Elle hésita quelques instant puis fini par hocher positivement la tête. Posant sa main sur mon épaule, je la guidais jusqu'à la table pour lui verser un café.
– Quel âge as-tu, lui demandai-je pour entamer la discussion.
– 22 ans. Et toi ?
– 26. Je voulais te dire, c'est très courageux à toi d'être venu aujourd'hui.
Elle avala une gorgée de café et émis un faible sourire.
– Je suis surtout venue pour un ami à moi qui s'inquiète terriblement. Il voulait que j'essaie d'en parler, mais je ne sais pas si c'était la meilleure des idées. J'ai paniqué. Je ne suis pas sûre d'être prête.
– Crois-moi sur ce dernier point, on est jamais vraiment prêt. Des fois, il faut juste le faire quand même.
Emma haussa les épaules, peu convaincue.
– J'aimerai avoir ton courage. Quelle heure est-il ?
– Vingt-et-une heure, indiquai-je en regardant ma montre, Tu aimerais aller boire un verre ? Peut-être en parler ?
Elle fronça les sourcils, surprise de ma proposition.

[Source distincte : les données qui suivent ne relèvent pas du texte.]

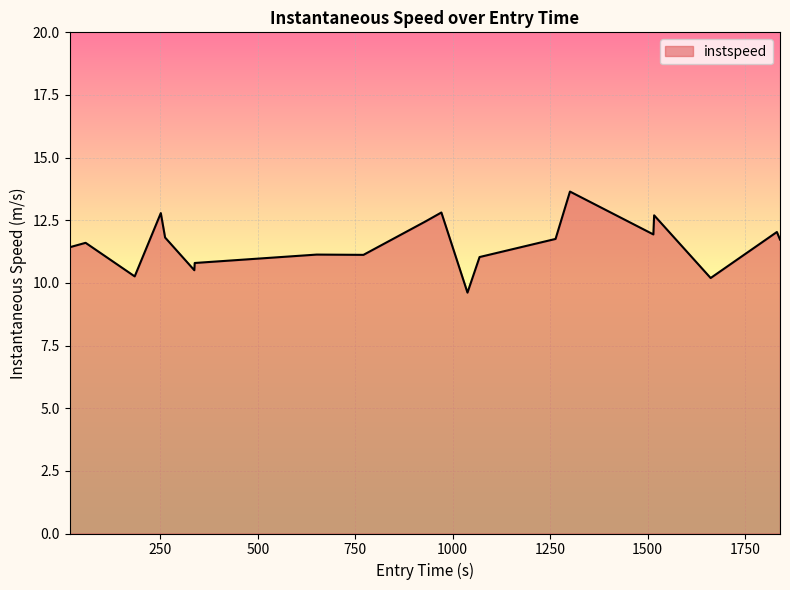

What is the greatest value displayed?

13.6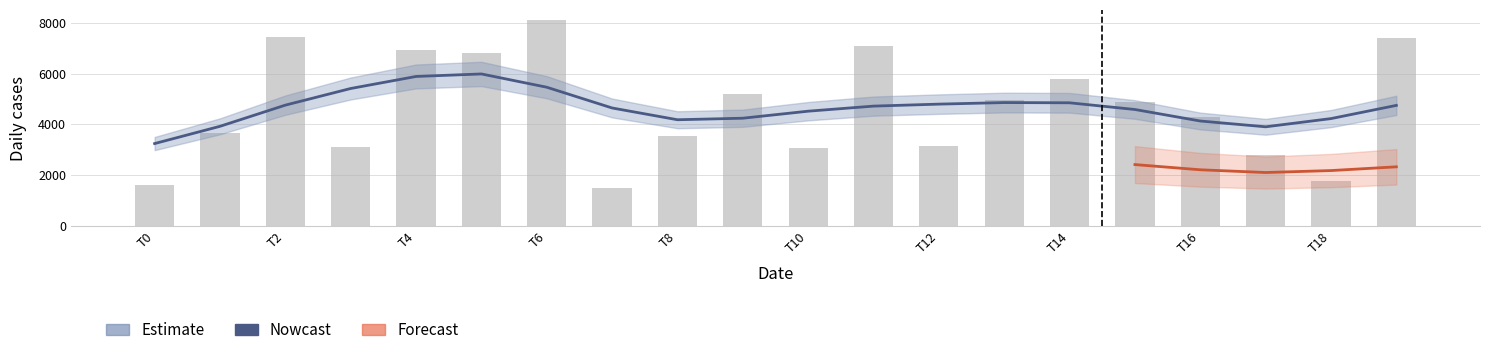

The chart shows a value of 5784 at T14. True or false?

True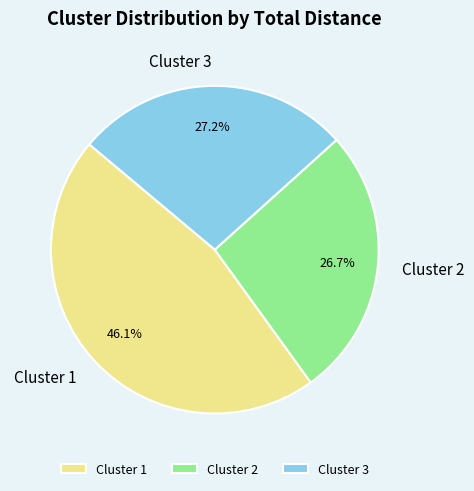

To the nearest percent, what is the combined percentage of Cluster 2 and Cluster 1?

73%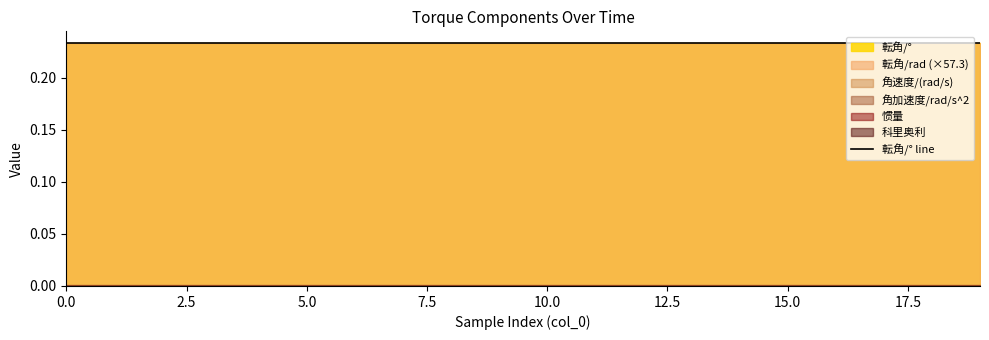

What is the sum of the 転角/° values at 16 and 9?

0.5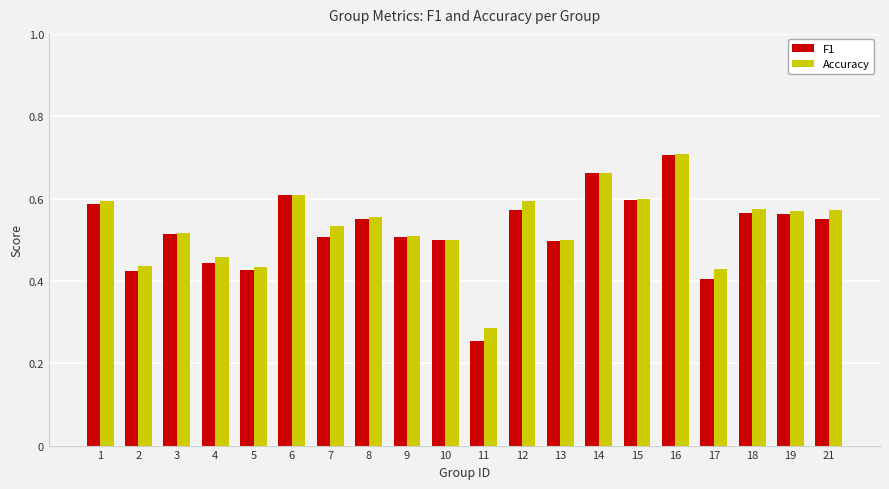

At which category is the sum across all series the highest?

16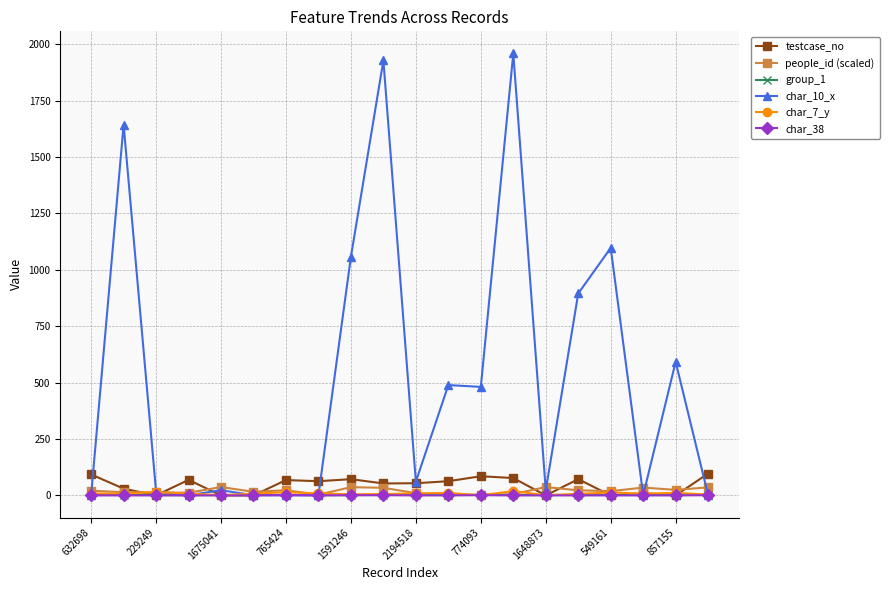

Which series has the largest total across all categories?

char_10_x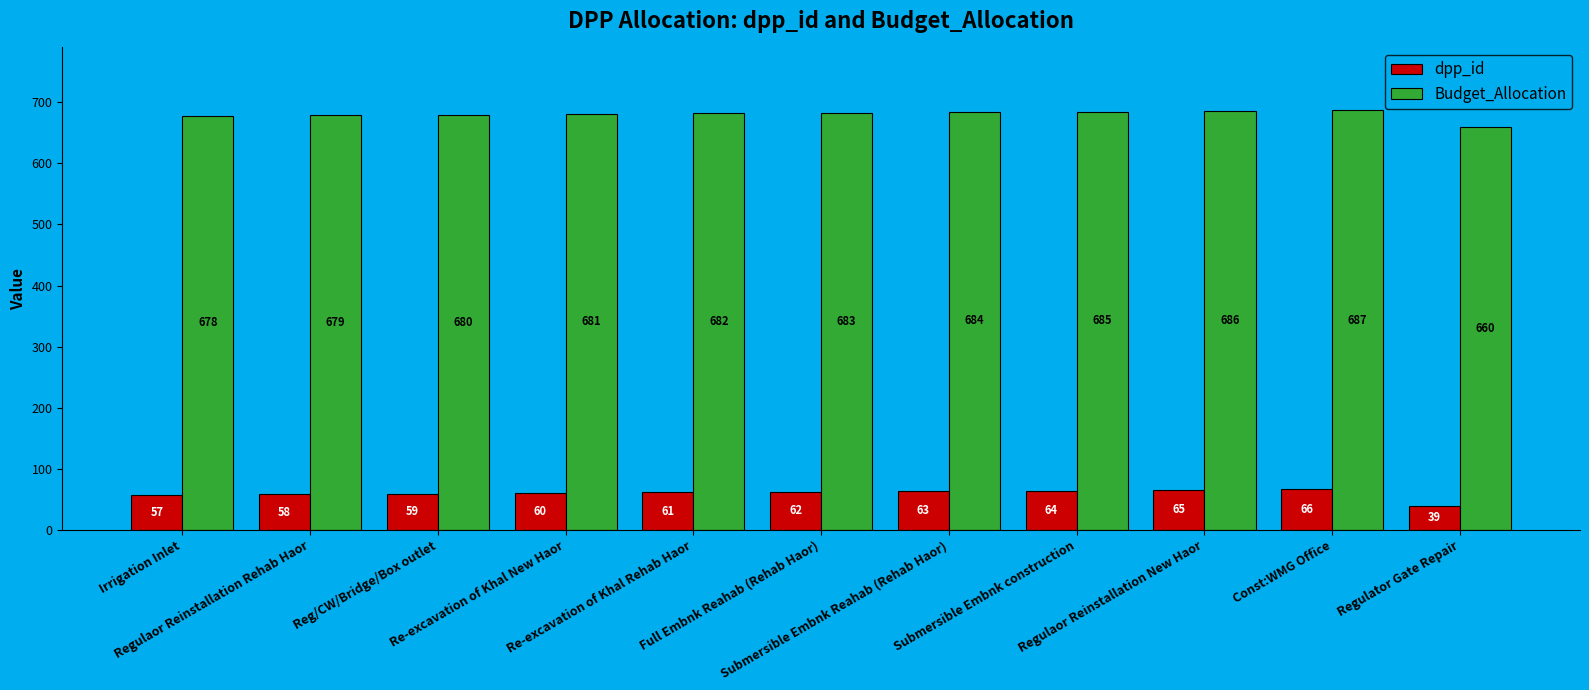

Is the value of Budget_Allocation at Const:WMG Office greater than the value of dpp_id at Submersible Embnk construction?

Yes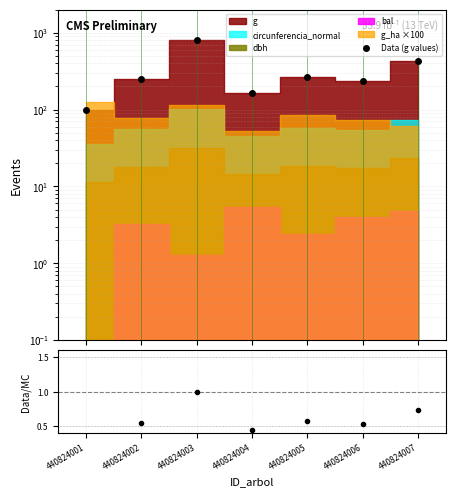

Is the value of Data/MC at 440824007 greater than the value of Data (g values) at 440824007?

No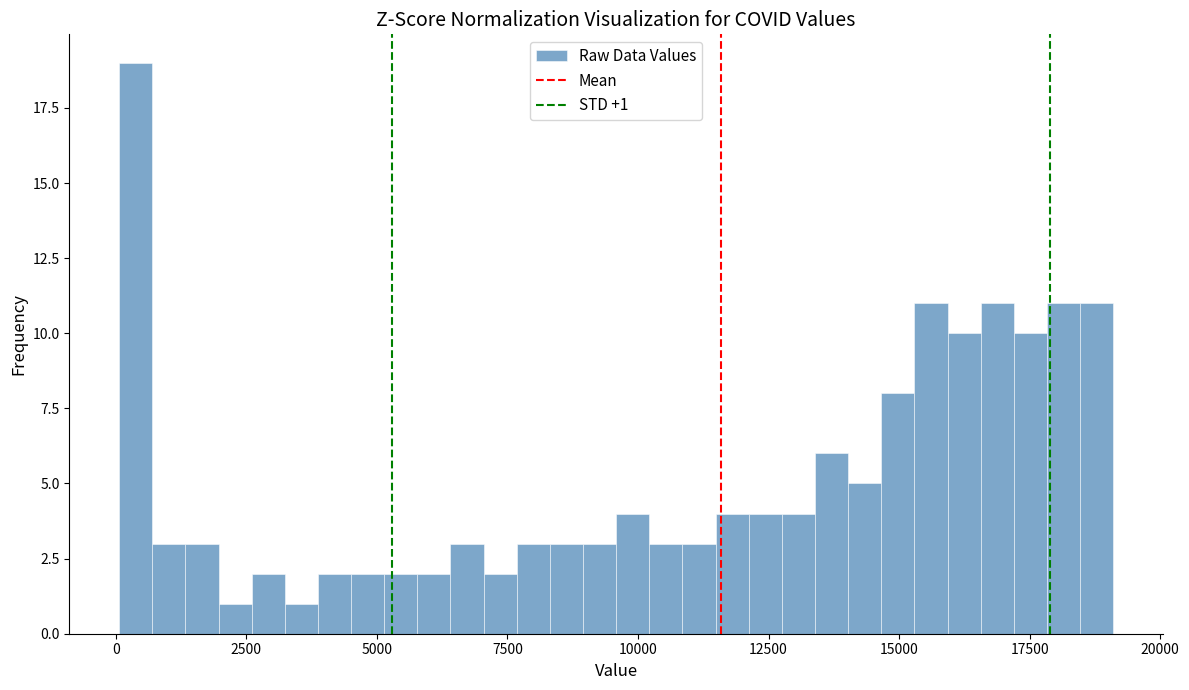

Around what value on the x-axis is the tallest bar? Give the approximate position of its centre, as read against the axis.

500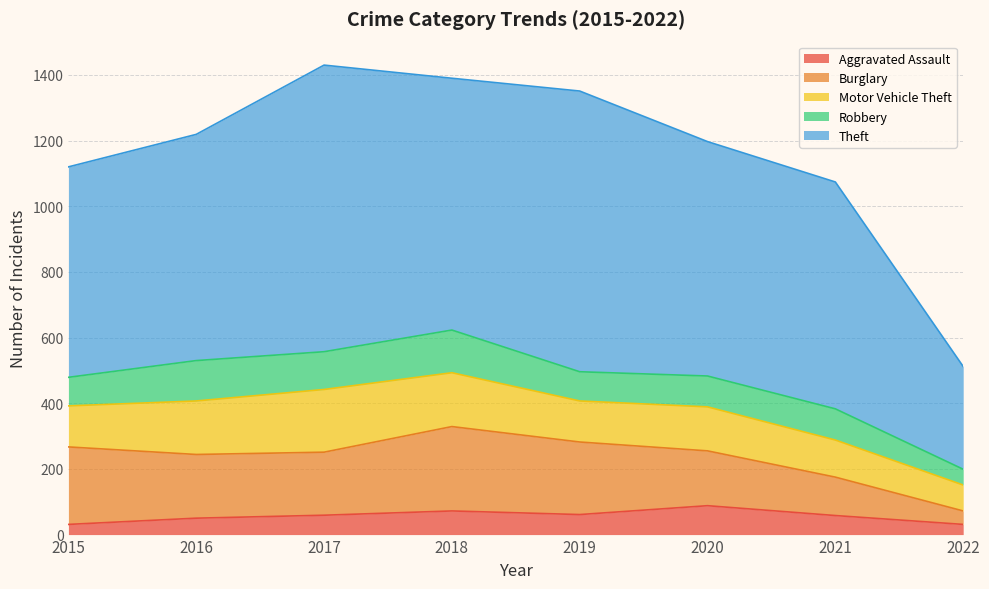

True or false: Aggravated Assault has more than 1 points higher than both neighbors.

True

Les garçons ne l'invitaient donc-t-ils jamais à sortir ?
– Je ne peux pas ce soir. La prochaine fois, peut-être, souffla-t-elle en sortant une canne de son sac avant de la déplier pour pouvoir se guider, Au revoir, Jared.
Ces paroles sonnaient faux. J'avais comme l'intuition qu'elle ne reviendrait pas, qu'il n'y aurait pas de prochaine fois.
– Au revoir, Emma, mumurai-je alors qu'elle s'éloignait déjà.
Une seule constatation après cette brève rencontre, cette fille possédait une part importante de mystère ; quelque chose chez elle me troublait profondément.
Saluant Benny d'un geste de la main, je sorti à mon tour et rallumai mon téléphone éteint pour la réunion. Je constatai alors une dizaine d'appel manqué de la part de Ed, l'un de mes meilleurs amis qui dirigeait, en collaboration avec moi, les Sinners depuis le départ de Clyde.
Je composais son numéro, inquiet. Autant d'appels n'inauguraient jamais rien de bon.
– Ed, déclarai-je alors qu'il répondait presque instantanément, Que ce passe-t-il ?
– Je suis très inquiet Jared. C'est Mercy...
Mercy était la fiancée de Ed. Dans mes souvenirs, elle se trouvait à Los-Angeles, cette semaine, pour une convention médicale.
– Elle a disparu, continua mon ami de plus en plus paniqué, Je crois qu'elle a été enlevée.